• _PROBLEM DETAILS_: From the records below, please repeat exactly the line that has "5. PPR (fgenesh1_pg.C_scaffold_165000036)", the line that has "8/8 …CUUAAUCAAUGGGCUCUGUAA… ||||||||||||||", and every line between them, and nothing else.

• _DATA PROVIDED_:
================================

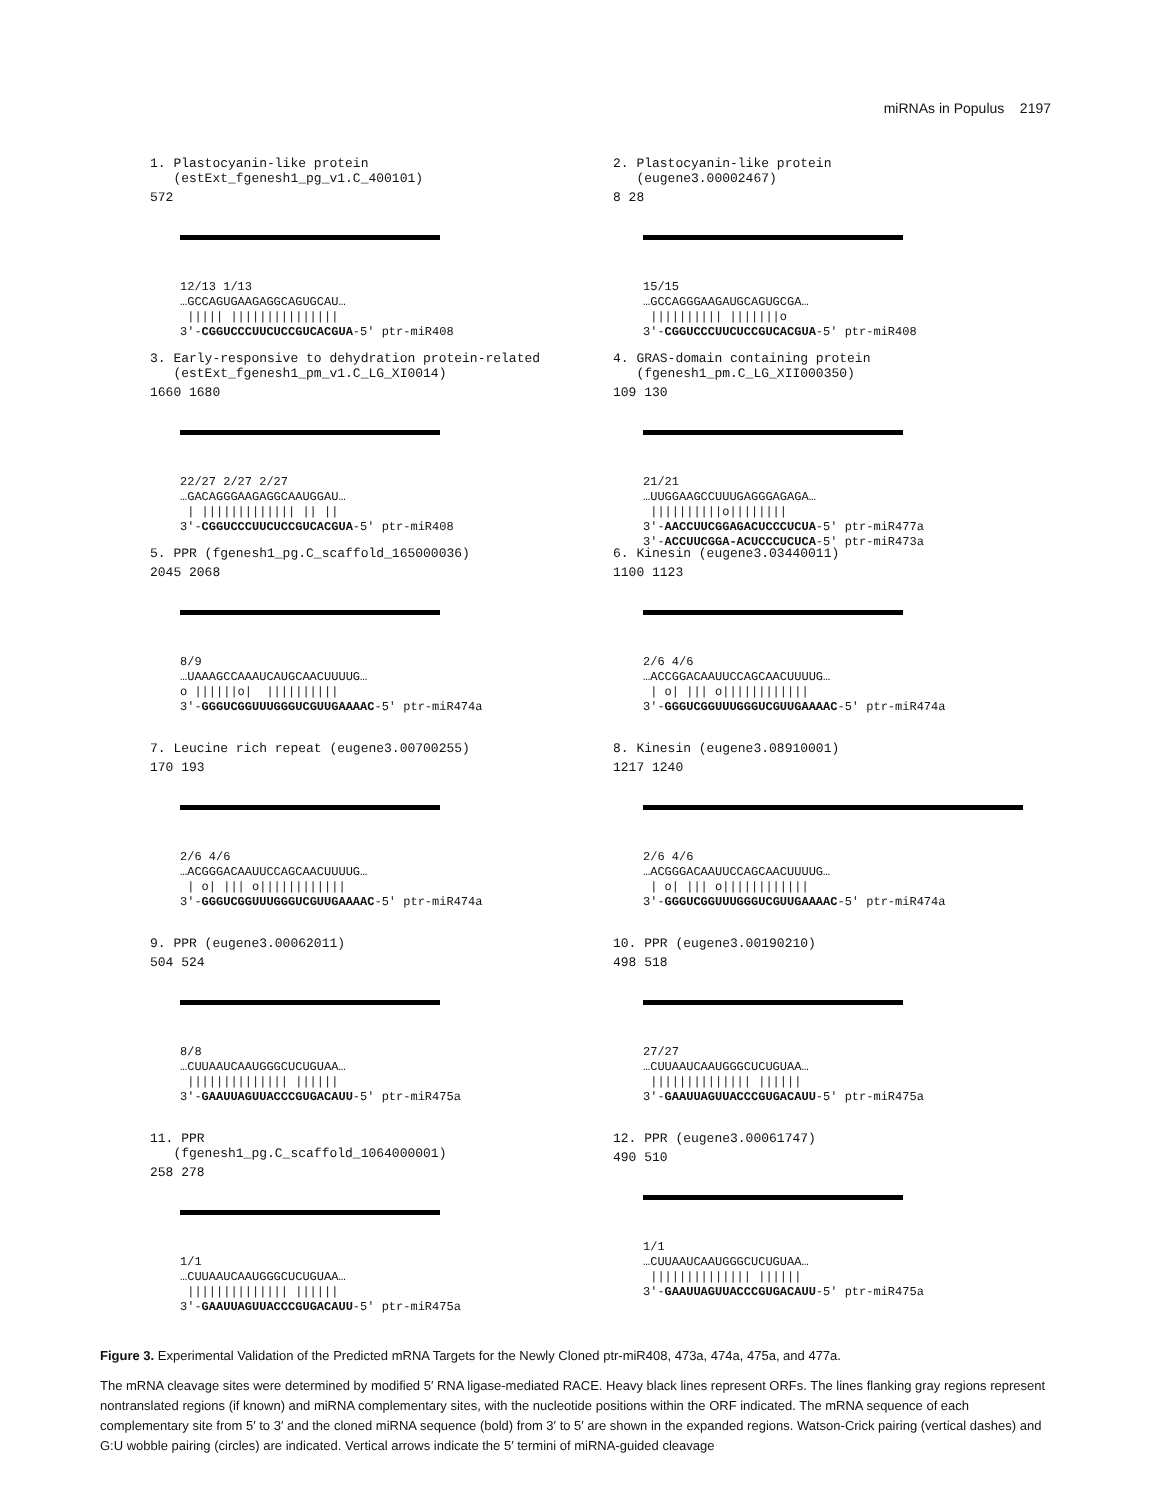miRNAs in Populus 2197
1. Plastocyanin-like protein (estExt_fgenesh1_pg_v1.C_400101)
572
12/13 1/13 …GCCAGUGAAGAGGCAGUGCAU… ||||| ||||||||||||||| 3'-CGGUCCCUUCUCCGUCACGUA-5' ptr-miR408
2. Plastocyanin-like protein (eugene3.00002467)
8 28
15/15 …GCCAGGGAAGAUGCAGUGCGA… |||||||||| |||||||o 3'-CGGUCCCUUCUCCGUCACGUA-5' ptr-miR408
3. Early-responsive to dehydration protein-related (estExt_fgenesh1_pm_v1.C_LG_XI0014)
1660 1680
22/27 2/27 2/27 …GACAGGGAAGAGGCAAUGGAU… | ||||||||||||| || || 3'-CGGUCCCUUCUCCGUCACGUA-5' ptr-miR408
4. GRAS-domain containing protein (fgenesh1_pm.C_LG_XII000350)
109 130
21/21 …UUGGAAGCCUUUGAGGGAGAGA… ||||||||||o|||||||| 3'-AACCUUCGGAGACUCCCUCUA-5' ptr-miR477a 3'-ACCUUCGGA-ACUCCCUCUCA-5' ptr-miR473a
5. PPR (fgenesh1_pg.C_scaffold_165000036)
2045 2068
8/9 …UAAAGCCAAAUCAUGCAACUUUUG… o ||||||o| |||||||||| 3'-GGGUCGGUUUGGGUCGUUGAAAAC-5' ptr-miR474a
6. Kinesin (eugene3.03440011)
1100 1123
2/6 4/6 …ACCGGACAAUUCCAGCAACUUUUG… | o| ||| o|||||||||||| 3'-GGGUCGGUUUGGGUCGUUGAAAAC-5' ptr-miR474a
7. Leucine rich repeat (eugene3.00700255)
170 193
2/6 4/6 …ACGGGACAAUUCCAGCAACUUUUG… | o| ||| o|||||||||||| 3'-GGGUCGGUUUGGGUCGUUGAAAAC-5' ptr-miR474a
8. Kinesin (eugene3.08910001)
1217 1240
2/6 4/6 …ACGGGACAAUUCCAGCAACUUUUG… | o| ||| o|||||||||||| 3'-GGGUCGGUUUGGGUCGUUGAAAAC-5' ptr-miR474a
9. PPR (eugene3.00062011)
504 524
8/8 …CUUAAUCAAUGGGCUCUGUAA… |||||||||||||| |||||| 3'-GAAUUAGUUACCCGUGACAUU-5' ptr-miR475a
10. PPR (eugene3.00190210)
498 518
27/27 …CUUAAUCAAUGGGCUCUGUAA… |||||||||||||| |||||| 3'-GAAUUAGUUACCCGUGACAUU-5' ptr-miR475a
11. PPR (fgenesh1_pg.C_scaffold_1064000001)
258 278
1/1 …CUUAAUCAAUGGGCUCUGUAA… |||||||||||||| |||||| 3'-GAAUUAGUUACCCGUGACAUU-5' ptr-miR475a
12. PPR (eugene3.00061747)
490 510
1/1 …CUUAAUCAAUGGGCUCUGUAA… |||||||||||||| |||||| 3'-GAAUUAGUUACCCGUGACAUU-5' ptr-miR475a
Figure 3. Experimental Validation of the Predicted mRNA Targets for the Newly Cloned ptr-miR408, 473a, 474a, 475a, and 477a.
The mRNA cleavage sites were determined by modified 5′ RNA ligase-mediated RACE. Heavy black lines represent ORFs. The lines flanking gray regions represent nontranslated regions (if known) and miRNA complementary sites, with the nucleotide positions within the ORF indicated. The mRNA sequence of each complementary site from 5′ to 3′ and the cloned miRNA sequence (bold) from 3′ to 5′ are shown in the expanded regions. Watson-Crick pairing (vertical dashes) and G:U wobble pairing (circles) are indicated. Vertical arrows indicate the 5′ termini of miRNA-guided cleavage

================================

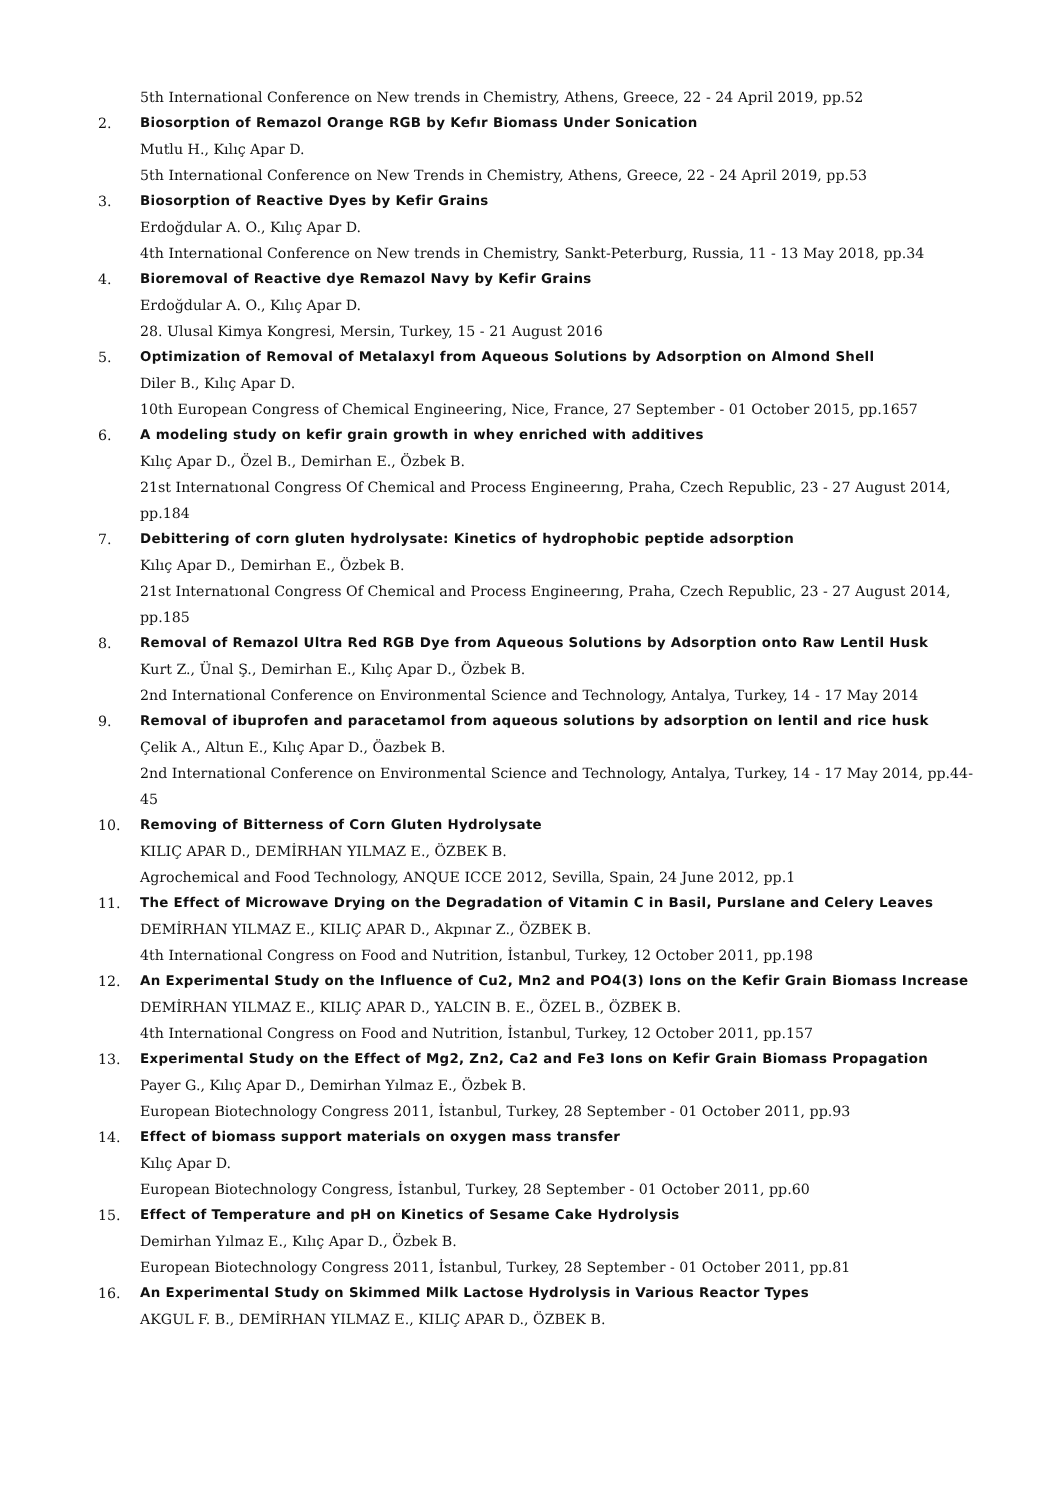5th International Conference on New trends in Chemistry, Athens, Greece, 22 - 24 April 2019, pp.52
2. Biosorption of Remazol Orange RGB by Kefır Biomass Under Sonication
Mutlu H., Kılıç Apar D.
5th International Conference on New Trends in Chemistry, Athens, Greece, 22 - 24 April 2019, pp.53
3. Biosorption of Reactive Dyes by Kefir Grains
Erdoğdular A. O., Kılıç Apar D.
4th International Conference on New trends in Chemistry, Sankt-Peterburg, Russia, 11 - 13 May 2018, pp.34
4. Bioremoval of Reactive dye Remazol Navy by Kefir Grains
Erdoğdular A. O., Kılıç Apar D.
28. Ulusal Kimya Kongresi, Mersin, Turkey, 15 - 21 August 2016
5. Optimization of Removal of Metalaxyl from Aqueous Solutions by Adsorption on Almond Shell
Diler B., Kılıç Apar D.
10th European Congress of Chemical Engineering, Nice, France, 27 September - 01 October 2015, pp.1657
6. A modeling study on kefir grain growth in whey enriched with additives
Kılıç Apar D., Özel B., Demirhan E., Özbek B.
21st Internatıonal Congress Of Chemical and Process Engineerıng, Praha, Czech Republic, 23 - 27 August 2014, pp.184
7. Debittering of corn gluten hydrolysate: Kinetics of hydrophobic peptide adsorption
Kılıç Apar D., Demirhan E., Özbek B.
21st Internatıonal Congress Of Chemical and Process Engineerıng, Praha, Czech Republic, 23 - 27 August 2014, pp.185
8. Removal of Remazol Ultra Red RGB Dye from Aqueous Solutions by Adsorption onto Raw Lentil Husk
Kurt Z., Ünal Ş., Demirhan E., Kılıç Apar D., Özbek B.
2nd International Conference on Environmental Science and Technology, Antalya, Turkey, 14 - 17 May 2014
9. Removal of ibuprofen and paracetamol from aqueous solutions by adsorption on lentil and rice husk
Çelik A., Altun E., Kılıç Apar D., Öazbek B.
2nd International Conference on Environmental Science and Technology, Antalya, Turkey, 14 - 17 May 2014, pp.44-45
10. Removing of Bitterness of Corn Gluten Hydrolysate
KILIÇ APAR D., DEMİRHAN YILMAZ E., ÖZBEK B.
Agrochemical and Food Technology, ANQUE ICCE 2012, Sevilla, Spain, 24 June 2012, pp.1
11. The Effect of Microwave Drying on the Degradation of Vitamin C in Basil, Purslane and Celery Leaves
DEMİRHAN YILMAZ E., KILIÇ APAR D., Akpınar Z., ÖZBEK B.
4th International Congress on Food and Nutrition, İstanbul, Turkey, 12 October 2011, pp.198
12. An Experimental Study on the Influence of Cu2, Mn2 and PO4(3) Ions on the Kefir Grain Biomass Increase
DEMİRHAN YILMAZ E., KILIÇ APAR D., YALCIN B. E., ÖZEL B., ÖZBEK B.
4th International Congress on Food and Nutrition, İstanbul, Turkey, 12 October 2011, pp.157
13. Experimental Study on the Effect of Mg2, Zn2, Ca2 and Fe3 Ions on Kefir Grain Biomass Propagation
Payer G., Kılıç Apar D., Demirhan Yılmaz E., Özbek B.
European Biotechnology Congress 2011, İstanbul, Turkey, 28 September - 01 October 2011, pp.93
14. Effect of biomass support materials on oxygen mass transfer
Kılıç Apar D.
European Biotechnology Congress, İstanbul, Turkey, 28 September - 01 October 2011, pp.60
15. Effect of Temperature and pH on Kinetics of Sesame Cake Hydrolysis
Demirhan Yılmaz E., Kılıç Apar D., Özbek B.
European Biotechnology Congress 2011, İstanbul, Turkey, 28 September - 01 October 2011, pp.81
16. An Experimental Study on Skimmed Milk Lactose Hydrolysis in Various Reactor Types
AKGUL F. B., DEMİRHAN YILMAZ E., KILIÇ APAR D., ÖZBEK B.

================================

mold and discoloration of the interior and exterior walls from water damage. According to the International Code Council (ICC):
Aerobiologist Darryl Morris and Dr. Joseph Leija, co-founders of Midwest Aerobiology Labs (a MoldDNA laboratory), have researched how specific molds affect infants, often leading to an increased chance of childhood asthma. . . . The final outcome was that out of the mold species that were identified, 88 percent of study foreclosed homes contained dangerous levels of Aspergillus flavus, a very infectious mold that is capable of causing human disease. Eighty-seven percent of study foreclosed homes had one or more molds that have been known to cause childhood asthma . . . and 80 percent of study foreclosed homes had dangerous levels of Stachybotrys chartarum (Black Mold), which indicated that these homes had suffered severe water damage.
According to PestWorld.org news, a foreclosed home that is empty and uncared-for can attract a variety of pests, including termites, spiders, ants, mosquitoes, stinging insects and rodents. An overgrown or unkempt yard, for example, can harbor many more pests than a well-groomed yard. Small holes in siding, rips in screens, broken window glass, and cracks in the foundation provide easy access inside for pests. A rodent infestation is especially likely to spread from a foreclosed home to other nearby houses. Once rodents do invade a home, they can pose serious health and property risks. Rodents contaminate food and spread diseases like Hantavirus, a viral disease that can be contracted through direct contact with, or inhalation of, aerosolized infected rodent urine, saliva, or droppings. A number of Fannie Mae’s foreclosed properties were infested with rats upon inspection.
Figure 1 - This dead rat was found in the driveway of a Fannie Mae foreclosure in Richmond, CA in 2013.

================================

• _EXPECTED ANSWER_:
5. PPR (fgenesh1_pg.C_scaffold_165000036)
2045 2068
8/9 …UAAAGCCAAAUCAUGCAACUUUUG… o ||||||o| |||||||||| 3'-GGGUCGGUUUGGGUCGUUGAAAAC-5' ptr-miR474a
6. Kinesin (eugene3.03440011)
1100 1123
2/6 4/6 …ACCGGACAAUUCCAGCAACUUUUG… | o| ||| o|||||||||||| 3'-GGGUCGGUUUGGGUCGUUGAAAAC-5' ptr-miR474a
7. Leucine rich repeat (eugene3.00700255)
170 193
2/6 4/6 …ACGGGACAAUUCCAGCAACUUUUG… | o| ||| o|||||||||||| 3'-GGGUCGGUUUGGGUCGUUGAAAAC-5' ptr-miR474a
8. Kinesin (eugene3.08910001)
1217 1240
2/6 4/6 …ACGGGACAAUUCCAGCAACUUUUG… | o| ||| o|||||||||||| 3'-GGGUCGGUUUGGGUCGUUGAAAAC-5' ptr-miR474a
9. PPR (eugene3.00062011)
504 524
8/8 …CUUAAUCAAUGGGCUCUGUAA… |||||||||||||| |||||| 3'-GAAUUAGUUACCCGUGACAUU-5' ptr-miR475a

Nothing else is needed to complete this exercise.